• **Your objective**
Omit every picture, then give all the entries again exactly.

>> Begin

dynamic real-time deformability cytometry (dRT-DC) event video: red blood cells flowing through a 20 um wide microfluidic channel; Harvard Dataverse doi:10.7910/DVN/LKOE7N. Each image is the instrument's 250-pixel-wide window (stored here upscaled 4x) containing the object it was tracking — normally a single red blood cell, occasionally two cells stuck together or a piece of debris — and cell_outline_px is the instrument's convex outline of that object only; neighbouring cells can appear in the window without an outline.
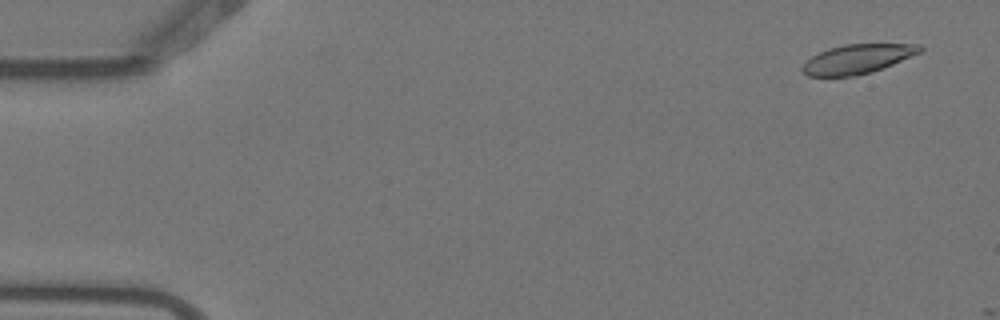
{"species": "Egyptian fruit bat (a non-hibernating species)", "species_latin": "Rousettus aegyptiacus", "temperature_condition": "warm", "stored_images_in_passage": 2, "camera_frame_rate_fps": 3000, "um_per_image_px": 0.085, "animal": {"sex": "female"}, "frame": {"image": 1, "passage_image": 1, "time_ms": 0.0, "image_size_px": [1000, 320], "cell_outline_px": [[924, 48], [920, 52], [892, 64], [872, 72], [856, 76], [808, 76], [800, 68], [812, 56], [828, 48], [844, 44], [920, 44]], "centroid_in_image_um": [72.88, 5.01], "position_along_channel_um": 12.1, "area_um2": 19.88}}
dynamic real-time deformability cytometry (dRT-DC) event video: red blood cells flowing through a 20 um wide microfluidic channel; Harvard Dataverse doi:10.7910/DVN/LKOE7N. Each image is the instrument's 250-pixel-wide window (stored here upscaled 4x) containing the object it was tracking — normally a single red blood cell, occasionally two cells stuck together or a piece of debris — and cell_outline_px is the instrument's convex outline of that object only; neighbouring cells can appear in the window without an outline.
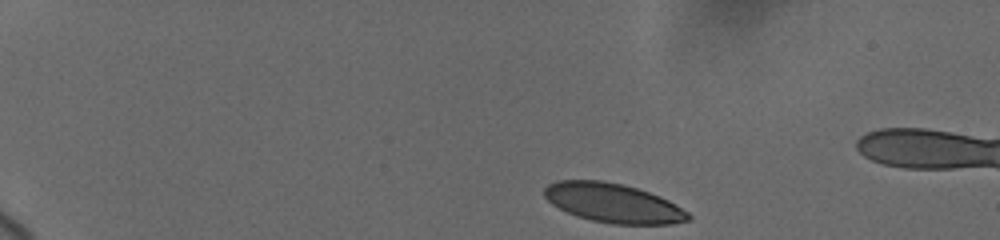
{"species": "human", "species_latin": "Homo sapiens", "temperature_condition": "cold", "stored_images_in_passage": 27, "camera_frame_rate_fps": 3000, "um_per_image_px": 0.085, "donor": {"sex": "female"}, "frame": {"image": 1, "passage_image": 1, "time_ms": 0.0, "image_size_px": [1000, 240], "cell_outline_px": [[692, 220], [672, 224], [612, 224], [592, 220], [576, 216], [552, 204], [544, 196], [544, 188], [548, 184], [556, 180], [604, 180], [636, 188], [660, 196], [668, 200], [688, 212], [692, 216]], "centroid_in_image_um": [52.13, 17.26], "position_along_channel_um": 32.9, "area_um2": 32.89}}
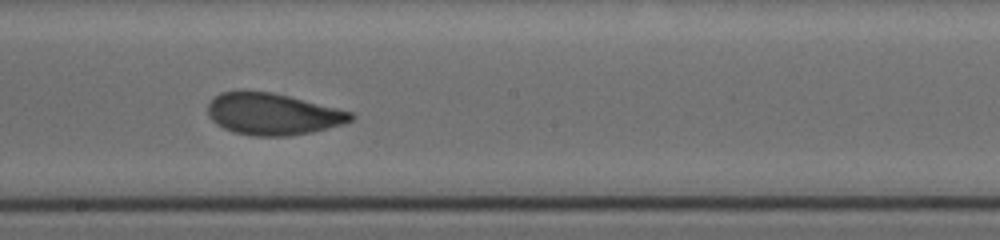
{"frame": {"image": 2, "passage_image": 14, "time_ms": 8.0, "image_size_px": [1000, 240], "cell_outline_px": [[356, 116], [352, 120], [344, 124], [312, 132], [288, 136], [252, 136], [232, 132], [216, 124], [208, 116], [208, 104], [220, 92], [272, 92], [352, 112]], "centroid_in_image_um": [23.19, 9.72], "position_along_channel_um": 225.0, "area_um2": 34.45}}
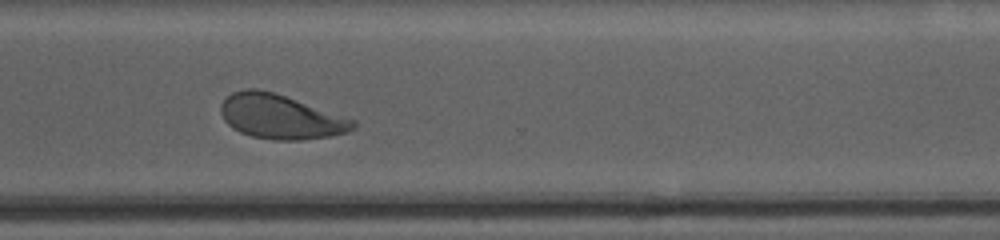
{"frame": {"image": 3, "passage_image": 26, "time_ms": 11.333, "image_size_px": [1000, 240], "cell_outline_px": [[356, 128], [348, 132], [328, 136], [300, 140], [272, 140], [252, 136], [240, 132], [232, 128], [224, 120], [220, 112], [220, 104], [232, 92], [244, 88], [256, 88], [272, 92], [356, 120]], "centroid_in_image_um": [23.82, 9.93], "position_along_channel_um": 346.8, "area_um2": 34.04}}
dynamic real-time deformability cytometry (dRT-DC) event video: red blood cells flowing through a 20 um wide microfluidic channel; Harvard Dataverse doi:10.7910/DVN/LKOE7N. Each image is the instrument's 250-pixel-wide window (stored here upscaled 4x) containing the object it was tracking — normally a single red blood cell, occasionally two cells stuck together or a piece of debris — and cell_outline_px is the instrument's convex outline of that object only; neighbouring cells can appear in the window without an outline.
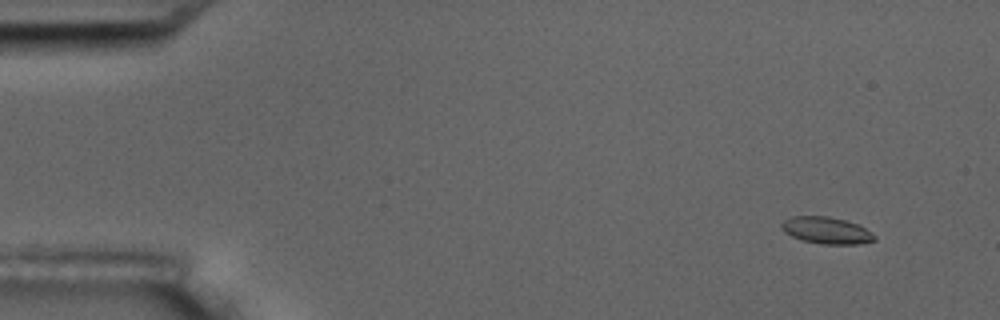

>> End

• **Answer for this exercise**
dynamic real-time deformability cytometry (dRT-DC) event video: red blood cells flowing through a 20 um wide microfluidic channel; Harvard Dataverse doi:10.7910/DVN/LKOE7N. Each image is the instrument's 250-pixel-wide window (stored here upscaled 4x) containing the object it was tracking — normally a single red blood cell, occasionally two cells stuck together or a piece of debris — and cell_outline_px is the instrument's convex outline of that object only; neighbouring cells can appear in the window without an outline.
{"species": "Egyptian fruit bat (a non-hibernating species)", "species_latin": "Rousettus aegyptiacus", "temperature_condition": "warm", "stored_images_in_passage": 2, "camera_frame_rate_fps": 3000, "um_per_image_px": 0.085, "animal": {"sex": "female"}, "frame": {"image": 1, "passage_image": 1, "time_ms": 0.0, "image_size_px": [1000, 320], "cell_outline_px": [[924, 48], [920, 52], [892, 64], [872, 72], [856, 76], [808, 76], [800, 68], [812, 56], [828, 48], [844, 44], [920, 44]], "centroid_in_image_um": [72.88, 5.01], "position_along_channel_um": 12.1, "area_um2": 19.88}}
dynamic real-time deformability cytometry (dRT-DC) event video: red blood cells flowing through a 20 um wide microfluidic channel; Harvard Dataverse doi:10.7910/DVN/LKOE7N. Each image is the instrument's 250-pixel-wide window (stored here upscaled 4x) containing the object it was tracking — normally a single red blood cell, occasionally two cells stuck together or a piece of debris — and cell_outline_px is the instrument's convex outline of that object only; neighbouring cells can appear in the window without an outline.
{"species": "human", "species_latin": "Homo sapiens", "temperature_condition": "cold", "stored_images_in_passage": 27, "camera_frame_rate_fps": 3000, "um_per_image_px": 0.085, "donor": {"sex": "female"}, "frame": {"image": 1, "passage_image": 1, "time_ms": 0.0, "image_size_px": [1000, 240], "cell_outline_px": [[692, 220], [672, 224], [612, 224], [592, 220], [576, 216], [552, 204], [544, 196], [544, 188], [548, 184], [556, 180], [604, 180], [636, 188], [660, 196], [668, 200], [688, 212], [692, 216]], "centroid_in_image_um": [52.13, 17.26], "position_along_channel_um": 32.9, "area_um2": 32.89}}
{"frame": {"image": 2, "passage_image": 14, "time_ms": 8.0, "image_size_px": [1000, 240], "cell_outline_px": [[356, 116], [352, 120], [344, 124], [312, 132], [288, 136], [252, 136], [232, 132], [216, 124], [208, 116], [208, 104], [220, 92], [272, 92], [352, 112]], "centroid_in_image_um": [23.19, 9.72], "position_along_channel_um": 225.0, "area_um2": 34.45}}
{"frame": {"image": 3, "passage_image": 26, "time_ms": 11.333, "image_size_px": [1000, 240], "cell_outline_px": [[356, 128], [348, 132], [328, 136], [300, 140], [272, 140], [252, 136], [240, 132], [232, 128], [224, 120], [220, 112], [220, 104], [232, 92], [244, 88], [256, 88], [272, 92], [356, 120]], "centroid_in_image_um": [23.82, 9.93], "position_along_channel_um": 346.8, "area_um2": 34.04}}
dynamic real-time deformability cytometry (dRT-DC) event video: red blood cells flowing through a 20 um wide microfluidic channel; Harvard Dataverse doi:10.7910/DVN/LKOE7N. Each image is the instrument's 250-pixel-wide window (stored here upscaled 4x) containing the object it was tracking — normally a single red blood cell, occasionally two cells stuck together or a piece of debris — and cell_outline_px is the instrument's convex outline of that object only; neighbouring cells can appear in the window without an outline.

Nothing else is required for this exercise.